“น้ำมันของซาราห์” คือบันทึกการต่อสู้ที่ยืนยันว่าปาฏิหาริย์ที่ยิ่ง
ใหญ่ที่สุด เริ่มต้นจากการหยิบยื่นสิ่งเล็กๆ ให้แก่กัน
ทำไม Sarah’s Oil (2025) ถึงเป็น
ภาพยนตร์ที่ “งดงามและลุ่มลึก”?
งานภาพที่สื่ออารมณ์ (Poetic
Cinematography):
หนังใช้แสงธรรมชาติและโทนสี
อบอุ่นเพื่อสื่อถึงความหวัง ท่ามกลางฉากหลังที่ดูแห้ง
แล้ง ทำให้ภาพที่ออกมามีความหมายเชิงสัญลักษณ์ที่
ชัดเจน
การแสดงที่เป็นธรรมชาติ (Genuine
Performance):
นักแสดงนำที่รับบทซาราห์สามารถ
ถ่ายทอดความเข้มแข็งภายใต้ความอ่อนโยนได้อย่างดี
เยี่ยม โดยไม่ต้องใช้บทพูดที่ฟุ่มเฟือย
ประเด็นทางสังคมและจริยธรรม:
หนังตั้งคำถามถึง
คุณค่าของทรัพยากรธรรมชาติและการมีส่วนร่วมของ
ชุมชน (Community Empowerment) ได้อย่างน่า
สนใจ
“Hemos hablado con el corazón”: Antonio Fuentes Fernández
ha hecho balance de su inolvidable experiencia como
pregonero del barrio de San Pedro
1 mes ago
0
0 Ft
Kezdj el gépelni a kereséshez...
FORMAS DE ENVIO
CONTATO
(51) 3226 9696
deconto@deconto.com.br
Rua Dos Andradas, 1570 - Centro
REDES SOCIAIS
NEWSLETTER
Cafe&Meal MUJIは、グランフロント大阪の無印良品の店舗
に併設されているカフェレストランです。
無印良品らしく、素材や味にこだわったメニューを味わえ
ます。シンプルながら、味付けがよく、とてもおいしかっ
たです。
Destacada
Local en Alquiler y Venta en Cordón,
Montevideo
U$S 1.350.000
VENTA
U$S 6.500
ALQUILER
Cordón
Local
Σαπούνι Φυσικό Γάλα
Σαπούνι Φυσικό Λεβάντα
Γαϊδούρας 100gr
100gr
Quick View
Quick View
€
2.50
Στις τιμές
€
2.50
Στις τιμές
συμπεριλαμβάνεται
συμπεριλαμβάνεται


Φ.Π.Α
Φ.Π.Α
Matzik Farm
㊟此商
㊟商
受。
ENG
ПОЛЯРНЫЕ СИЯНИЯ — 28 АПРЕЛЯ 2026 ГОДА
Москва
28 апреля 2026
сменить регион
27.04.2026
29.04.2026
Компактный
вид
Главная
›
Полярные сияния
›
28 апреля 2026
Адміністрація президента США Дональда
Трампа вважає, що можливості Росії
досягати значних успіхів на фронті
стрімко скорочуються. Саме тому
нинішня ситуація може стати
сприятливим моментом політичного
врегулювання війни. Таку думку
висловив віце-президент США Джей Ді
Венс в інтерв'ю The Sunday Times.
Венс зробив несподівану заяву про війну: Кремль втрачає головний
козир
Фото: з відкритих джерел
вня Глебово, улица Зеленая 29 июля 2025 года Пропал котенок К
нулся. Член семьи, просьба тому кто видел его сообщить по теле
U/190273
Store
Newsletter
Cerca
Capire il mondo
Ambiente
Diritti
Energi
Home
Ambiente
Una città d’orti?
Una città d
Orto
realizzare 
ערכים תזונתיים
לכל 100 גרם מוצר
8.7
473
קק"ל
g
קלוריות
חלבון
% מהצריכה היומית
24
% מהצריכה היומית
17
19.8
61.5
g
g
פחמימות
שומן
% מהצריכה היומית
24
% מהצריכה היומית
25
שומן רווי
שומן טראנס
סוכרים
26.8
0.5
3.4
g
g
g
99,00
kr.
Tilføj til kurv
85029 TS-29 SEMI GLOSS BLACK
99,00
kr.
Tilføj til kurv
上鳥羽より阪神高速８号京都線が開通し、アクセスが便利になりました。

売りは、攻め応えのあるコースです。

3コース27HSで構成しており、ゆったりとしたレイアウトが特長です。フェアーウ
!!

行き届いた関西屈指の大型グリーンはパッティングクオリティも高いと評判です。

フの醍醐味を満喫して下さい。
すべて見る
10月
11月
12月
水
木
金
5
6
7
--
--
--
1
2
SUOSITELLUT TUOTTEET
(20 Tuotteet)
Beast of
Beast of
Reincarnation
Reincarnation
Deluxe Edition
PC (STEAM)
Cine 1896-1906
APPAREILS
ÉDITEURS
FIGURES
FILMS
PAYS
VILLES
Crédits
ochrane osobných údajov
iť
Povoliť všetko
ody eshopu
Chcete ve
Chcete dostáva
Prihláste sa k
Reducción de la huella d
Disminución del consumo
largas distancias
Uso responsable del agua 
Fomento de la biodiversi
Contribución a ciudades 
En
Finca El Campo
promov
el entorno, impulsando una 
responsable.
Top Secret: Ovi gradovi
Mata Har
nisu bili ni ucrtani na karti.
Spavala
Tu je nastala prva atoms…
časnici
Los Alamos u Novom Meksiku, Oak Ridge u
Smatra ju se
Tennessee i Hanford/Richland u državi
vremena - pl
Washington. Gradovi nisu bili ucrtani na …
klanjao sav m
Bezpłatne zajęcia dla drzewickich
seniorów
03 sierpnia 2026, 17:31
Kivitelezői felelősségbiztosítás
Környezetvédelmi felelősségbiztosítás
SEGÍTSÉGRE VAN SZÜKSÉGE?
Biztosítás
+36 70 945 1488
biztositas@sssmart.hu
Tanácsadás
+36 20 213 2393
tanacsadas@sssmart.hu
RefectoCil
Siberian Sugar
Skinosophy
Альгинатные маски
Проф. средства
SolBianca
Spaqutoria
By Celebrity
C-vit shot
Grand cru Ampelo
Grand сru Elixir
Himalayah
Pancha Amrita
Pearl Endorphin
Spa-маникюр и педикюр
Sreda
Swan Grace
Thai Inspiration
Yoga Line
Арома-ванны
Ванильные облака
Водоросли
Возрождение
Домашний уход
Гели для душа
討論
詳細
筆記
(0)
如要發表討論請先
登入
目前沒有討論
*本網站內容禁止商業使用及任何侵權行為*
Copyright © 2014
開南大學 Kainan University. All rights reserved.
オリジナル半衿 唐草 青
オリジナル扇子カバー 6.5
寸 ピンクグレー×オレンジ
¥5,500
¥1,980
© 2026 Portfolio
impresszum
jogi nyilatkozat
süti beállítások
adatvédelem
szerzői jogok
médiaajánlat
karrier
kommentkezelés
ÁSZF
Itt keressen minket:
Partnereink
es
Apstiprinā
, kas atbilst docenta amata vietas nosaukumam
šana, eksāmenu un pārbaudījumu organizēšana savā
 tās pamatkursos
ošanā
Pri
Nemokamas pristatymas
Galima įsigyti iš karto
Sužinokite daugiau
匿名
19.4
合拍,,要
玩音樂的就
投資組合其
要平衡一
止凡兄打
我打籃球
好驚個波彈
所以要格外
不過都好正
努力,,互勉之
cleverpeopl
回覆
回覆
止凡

+++

**WHAT IS EXPECTED**
All lines from the beginning of the listing through the one with "нинішня ситуація може стати" are to be restated word for word, and only those.

**FINISHED EXERCISE**
“น้ำมันของซาราห์” คือบันทึกการต่อสู้ที่ยืนยันว่าปาฏิหาริย์ที่ยิ่ง
ใหญ่ที่สุด เริ่มต้นจากการหยิบยื่นสิ่งเล็กๆ ให้แก่กัน
ทำไม Sarah’s Oil (2025) ถึงเป็น
ภาพยนตร์ที่ “งดงามและลุ่มลึก”?
งานภาพที่สื่ออารมณ์ (Poetic
Cinematography):
หนังใช้แสงธรรมชาติและโทนสี
อบอุ่นเพื่อสื่อถึงความหวัง ท่ามกลางฉากหลังที่ดูแห้ง
แล้ง ทำให้ภาพที่ออกมามีความหมายเชิงสัญลักษณ์ที่
ชัดเจน
การแสดงที่เป็นธรรมชาติ (Genuine
Performance):
นักแสดงนำที่รับบทซาราห์สามารถ
ถ่ายทอดความเข้มแข็งภายใต้ความอ่อนโยนได้อย่างดี
เยี่ยม โดยไม่ต้องใช้บทพูดที่ฟุ่มเฟือย
ประเด็นทางสังคมและจริยธรรม:
หนังตั้งคำถามถึง
คุณค่าของทรัพยากรธรรมชาติและการมีส่วนร่วมของ
ชุมชน (Community Empowerment) ได้อย่างน่า
สนใจ
“Hemos hablado con el corazón”: Antonio Fuentes Fernández
ha hecho balance de su inolvidable experiencia como
pregonero del barrio de San Pedro
1 mes ago
0
0 Ft
Kezdj el gépelni a kereséshez...
FORMAS DE ENVIO
CONTATO
(51) 3226 9696
deconto@deconto.com.br
Rua Dos Andradas, 1570 - Centro
REDES SOCIAIS
NEWSLETTER
Cafe&Meal MUJIは、グランフロント大阪の無印良品の店舗
に併設されているカフェレストランです。
無印良品らしく、素材や味にこだわったメニューを味わえ
ます。シンプルながら、味付けがよく、とてもおいしかっ
たです。
Destacada
Local en Alquiler y Venta en Cordón,
Montevideo
U$S 1.350.000
VENTA
U$S 6.500
ALQUILER
Cordón
Local
Σαπούνι Φυσικό Γάλα
Σαπούνι Φυσικό Λεβάντα
Γαϊδούρας 100gr
100gr
Quick View
Quick View
€
2.50
Στις τιμές
€
2.50
Στις τιμές
συμπεριλαμβάνεται
συμπεριλαμβάνεται


Φ.Π.Α
Φ.Π.Α
Matzik Farm
㊟此商
㊟商
受。
ENG
ПОЛЯРНЫЕ СИЯНИЯ — 28 АПРЕЛЯ 2026 ГОДА
Москва
28 апреля 2026
сменить регион
27.04.2026
29.04.2026
Компактный
вид
Главная
›
Полярные сияния
›
28 апреля 2026
Адміністрація президента США Дональда
Трампа вважає, що можливості Росії
досягати значних успіхів на фронті
стрімко скорочуються. Саме тому
нинішня ситуація може стати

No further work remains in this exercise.